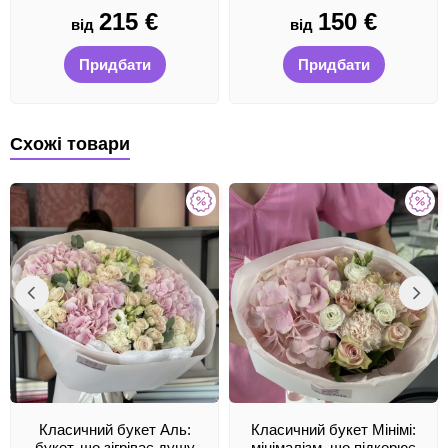
215
€
150
€
від
від
Придбати
Придбати
Схожі товари
Класичний букет Аль:
Класичний букет Мінімі:
букет, що зігріває душу
мінімалізм, що підкорює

* Task item
Lay out every line of text read from the rows above as a Markdown table with the columns No. and Text, numbering the lines in order and skipping any blank ones. Leave the pictures out.

* Solved exercise
| No. | Text |
|---|---|
| 1 | 215 |
| 2 | € |
| 3 | 150 |
| 4 | € |
| 5 | від |
| 6 | від |
| 7 | Придбати |
| 8 | Придбати |
| 9 | Схожі товари |
| 10 | Класичний букет Аль: |
| 11 | Класичний букет Мінімі: |
| 12 | букет, що зігріває душу |
| 13 | мінімалізм, що підкорює |